§ TO DO
From the entries below, render the lines from the line with "Грунтовий металлодетектор" to the line with "BILANCIO SOCIALE 2024" as a Markdown table with the columns Row and Line, numbering each row and skipping blank lines. Leave the pictures out.

§ DATA
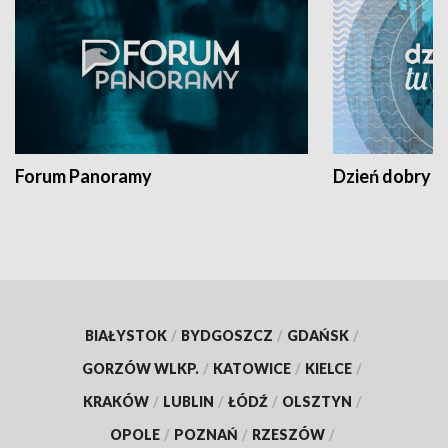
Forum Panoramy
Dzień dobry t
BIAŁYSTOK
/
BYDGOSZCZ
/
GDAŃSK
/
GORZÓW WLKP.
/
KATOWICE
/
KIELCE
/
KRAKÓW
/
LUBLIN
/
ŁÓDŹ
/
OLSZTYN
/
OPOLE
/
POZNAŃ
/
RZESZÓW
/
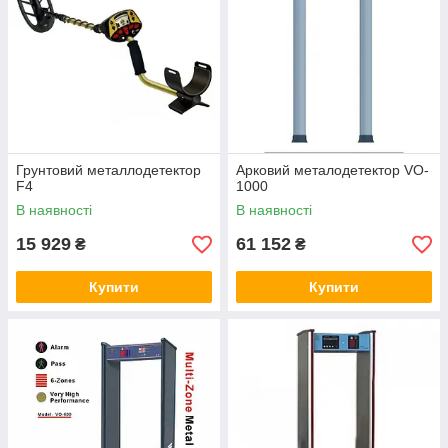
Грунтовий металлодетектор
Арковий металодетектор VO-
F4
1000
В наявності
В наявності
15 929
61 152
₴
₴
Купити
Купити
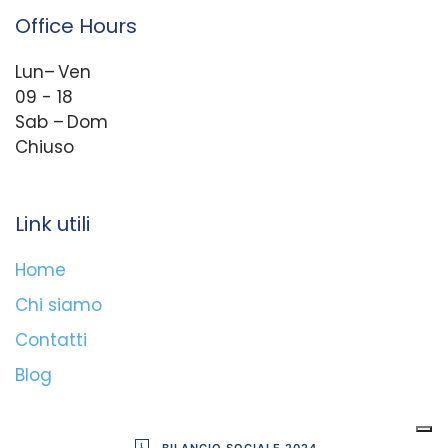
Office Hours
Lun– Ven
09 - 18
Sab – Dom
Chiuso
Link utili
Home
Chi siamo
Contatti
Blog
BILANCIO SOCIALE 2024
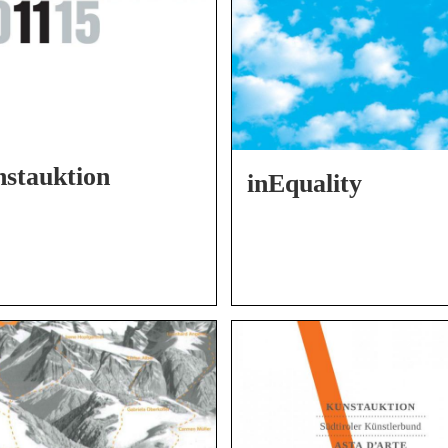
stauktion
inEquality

---

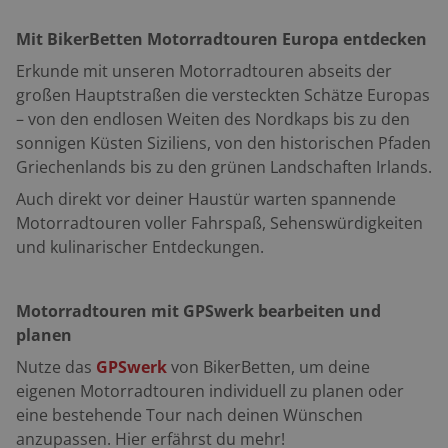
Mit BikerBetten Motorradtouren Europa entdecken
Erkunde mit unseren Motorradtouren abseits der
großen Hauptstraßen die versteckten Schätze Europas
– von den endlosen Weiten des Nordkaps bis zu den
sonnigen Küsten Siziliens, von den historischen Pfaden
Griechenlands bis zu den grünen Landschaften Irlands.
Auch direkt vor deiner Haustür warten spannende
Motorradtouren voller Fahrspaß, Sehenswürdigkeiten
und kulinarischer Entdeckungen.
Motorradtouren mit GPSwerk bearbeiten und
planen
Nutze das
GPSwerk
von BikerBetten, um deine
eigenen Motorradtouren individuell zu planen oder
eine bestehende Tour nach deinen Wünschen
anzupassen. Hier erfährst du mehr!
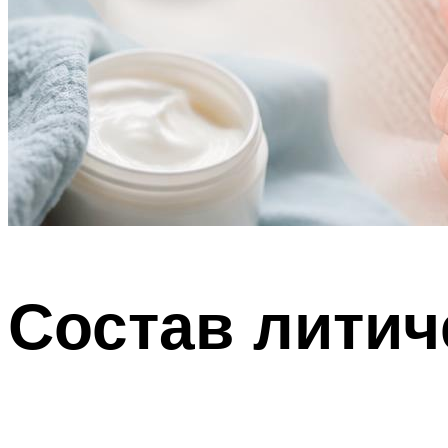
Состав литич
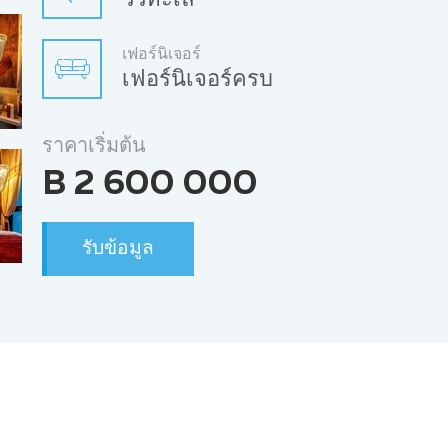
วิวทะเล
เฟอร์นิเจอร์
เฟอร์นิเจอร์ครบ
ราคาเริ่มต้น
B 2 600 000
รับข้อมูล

==

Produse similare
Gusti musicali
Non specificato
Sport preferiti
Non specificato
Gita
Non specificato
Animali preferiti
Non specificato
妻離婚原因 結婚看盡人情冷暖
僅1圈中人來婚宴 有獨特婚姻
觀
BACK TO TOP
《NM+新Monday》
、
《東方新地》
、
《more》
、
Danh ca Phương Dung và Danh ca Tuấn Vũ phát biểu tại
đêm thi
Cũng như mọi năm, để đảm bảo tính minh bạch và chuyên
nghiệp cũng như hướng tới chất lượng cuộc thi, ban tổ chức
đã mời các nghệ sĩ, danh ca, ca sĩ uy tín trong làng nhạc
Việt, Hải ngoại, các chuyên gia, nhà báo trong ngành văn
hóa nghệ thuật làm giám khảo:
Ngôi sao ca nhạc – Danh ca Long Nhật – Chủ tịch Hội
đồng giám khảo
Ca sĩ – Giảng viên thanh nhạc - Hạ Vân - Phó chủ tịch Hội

§ RESULT
| Row | Line |
|---|---|
| 1 | Грунтовий металлодетектор |
| 2 | Арковий металодетектор VO- |
| 3 | F4 |
| 4 | 1000 |
| 5 | В наявності |
| 6 | В наявності |
| 7 | 15 929 |
| 8 | 61 152 |
| 9 | ₴ |
| 10 | ₴ |
| 11 | Купити |
| 12 | Купити |
| 13 | Office Hours |
| 14 | Lun– Ven |
| 15 | 09 - 18 |
| 16 | Sab – Dom |
| 17 | Chiuso |
| 18 | Link utili |
| 19 | Home |
| 20 | Chi siamo |
| 21 | Contatti |
| 22 | Blog |
| 23 | BILANCIO SOCIALE 2024 |